I've only ridden it once, so I'm trying to keep my eye open. It might just be that I've had riser bars on every other bike I've owned so it's what I'm used to.


----------



## RYNO311 (Mar 28, 2012)

Ok, after ripping the meat off myknuckles twice this week, I cut down my bars. They are now 720mm. So far so good.


----------



## beer_coffee_water (Mar 1, 2011)

mavandy17 said:


> I've only ridden it once, so I'm trying to keep my eye open. It might just be that I've had riser bars on every other bike I've owned so it's what I'm used to.
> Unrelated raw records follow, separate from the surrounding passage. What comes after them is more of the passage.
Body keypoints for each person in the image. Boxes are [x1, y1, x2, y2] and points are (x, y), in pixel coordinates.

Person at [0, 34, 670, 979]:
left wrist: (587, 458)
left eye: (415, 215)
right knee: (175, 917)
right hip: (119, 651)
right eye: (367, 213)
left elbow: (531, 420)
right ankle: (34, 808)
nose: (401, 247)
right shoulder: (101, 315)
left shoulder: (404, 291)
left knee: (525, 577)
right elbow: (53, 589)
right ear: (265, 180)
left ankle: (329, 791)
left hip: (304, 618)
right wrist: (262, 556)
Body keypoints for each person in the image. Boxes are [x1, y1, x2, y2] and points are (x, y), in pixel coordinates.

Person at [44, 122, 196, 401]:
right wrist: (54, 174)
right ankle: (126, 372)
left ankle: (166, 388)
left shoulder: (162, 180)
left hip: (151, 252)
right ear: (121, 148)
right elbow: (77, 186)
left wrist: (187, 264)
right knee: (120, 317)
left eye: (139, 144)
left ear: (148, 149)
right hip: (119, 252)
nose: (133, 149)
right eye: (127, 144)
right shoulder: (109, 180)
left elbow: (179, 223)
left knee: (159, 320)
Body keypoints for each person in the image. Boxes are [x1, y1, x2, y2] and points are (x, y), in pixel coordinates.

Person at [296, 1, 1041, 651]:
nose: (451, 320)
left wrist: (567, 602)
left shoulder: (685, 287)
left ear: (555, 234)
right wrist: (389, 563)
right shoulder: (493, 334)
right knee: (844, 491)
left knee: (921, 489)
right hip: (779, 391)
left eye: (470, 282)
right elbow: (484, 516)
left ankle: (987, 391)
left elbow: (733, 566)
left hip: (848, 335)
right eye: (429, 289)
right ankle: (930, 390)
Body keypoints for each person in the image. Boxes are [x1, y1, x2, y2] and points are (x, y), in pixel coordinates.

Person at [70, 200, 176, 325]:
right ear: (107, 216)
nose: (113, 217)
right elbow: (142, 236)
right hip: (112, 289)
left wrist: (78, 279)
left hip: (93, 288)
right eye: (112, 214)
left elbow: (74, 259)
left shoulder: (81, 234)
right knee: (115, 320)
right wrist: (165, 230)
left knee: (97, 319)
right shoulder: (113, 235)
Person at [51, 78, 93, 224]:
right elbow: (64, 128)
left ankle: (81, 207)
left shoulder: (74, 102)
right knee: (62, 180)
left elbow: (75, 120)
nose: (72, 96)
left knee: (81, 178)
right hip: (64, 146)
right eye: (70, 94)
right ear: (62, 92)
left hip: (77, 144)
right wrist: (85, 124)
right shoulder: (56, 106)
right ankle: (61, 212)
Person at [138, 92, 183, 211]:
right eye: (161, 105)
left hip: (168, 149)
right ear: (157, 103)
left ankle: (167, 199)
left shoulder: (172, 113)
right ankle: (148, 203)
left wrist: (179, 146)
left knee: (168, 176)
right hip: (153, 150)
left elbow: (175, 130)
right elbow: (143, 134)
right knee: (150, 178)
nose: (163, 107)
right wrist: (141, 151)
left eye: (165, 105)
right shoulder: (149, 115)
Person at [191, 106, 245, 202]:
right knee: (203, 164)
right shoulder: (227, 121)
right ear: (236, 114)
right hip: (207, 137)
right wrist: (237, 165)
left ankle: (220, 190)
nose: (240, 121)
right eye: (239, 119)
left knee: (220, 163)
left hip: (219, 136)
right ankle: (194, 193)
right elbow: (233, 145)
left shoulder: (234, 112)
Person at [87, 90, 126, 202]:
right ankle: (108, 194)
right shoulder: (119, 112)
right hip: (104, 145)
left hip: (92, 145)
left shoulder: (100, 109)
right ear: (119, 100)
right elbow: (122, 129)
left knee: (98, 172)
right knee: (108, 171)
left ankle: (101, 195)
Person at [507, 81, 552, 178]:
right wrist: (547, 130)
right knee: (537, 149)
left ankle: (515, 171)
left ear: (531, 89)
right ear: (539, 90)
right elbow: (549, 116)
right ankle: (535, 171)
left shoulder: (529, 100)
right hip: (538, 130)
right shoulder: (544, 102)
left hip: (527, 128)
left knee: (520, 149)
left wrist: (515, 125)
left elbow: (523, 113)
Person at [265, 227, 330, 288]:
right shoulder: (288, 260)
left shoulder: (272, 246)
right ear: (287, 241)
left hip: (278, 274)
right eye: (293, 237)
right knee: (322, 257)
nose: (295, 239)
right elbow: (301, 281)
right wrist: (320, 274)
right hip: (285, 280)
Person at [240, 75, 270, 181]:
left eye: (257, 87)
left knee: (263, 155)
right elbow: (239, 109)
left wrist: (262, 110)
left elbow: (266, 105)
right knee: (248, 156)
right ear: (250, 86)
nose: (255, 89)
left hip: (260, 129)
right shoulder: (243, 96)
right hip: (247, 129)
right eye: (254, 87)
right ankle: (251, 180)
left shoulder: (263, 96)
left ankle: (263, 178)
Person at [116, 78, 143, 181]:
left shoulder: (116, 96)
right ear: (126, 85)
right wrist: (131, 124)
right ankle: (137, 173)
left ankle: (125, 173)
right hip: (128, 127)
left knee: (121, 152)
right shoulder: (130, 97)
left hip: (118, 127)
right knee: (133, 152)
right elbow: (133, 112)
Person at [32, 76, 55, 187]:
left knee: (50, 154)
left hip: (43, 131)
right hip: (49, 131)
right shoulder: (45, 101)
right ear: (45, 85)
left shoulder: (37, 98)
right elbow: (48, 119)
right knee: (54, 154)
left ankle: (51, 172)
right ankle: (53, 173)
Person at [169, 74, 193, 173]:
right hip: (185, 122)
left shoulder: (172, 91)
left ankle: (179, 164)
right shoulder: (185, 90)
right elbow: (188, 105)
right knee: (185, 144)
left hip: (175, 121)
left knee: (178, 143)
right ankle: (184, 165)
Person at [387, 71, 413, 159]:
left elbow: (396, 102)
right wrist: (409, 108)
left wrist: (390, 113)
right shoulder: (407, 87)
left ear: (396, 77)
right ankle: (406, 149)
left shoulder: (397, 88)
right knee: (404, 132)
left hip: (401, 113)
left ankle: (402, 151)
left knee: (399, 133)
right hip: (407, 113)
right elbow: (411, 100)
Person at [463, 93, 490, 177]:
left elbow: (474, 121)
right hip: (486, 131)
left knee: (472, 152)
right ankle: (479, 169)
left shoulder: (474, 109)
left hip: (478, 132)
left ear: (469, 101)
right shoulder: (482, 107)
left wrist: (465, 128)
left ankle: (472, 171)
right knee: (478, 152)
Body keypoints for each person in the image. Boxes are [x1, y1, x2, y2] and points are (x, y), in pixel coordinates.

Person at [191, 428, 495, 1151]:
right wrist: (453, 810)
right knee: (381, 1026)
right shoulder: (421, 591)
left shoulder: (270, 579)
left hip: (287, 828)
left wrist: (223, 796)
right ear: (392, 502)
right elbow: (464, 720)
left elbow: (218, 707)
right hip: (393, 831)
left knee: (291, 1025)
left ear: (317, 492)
I have an '11 GF/Trek, I couldn't finish the test ride with the Bigsweep bars. I had the shop change them out to a bar they had on hand so I could really enjoy the bike. I am 5'9" on a 17.5 with two Raceface risers bars to choose from: Atlas FR at 750mm 1/2" rise or SIXC at 725mm 3/4" rise. I generally ride the SIXC with my current setup. It all boils do to personal preference.


----------



## lcd550 (Mar 15, 2007)

@ RYNO311...Congrats on the Trek X Cal!!!

I picked one up in March and I definitely love it! I alternate between my 29er and my (26er '06 GT iDrive 5 FS) and like the 29er HT better!


----------



## RYNO311 (Mar 28, 2012)

lcd550 said:


> @ RYNO311...Congrats on the Trek X Cal!!!
> 
> I picked one up in March and I definitely love it! I alternate between my 29er and my (26er '06 GT iDrive 5 FS) and like the 29er HT better!


Thanks man! I love it so far!


----------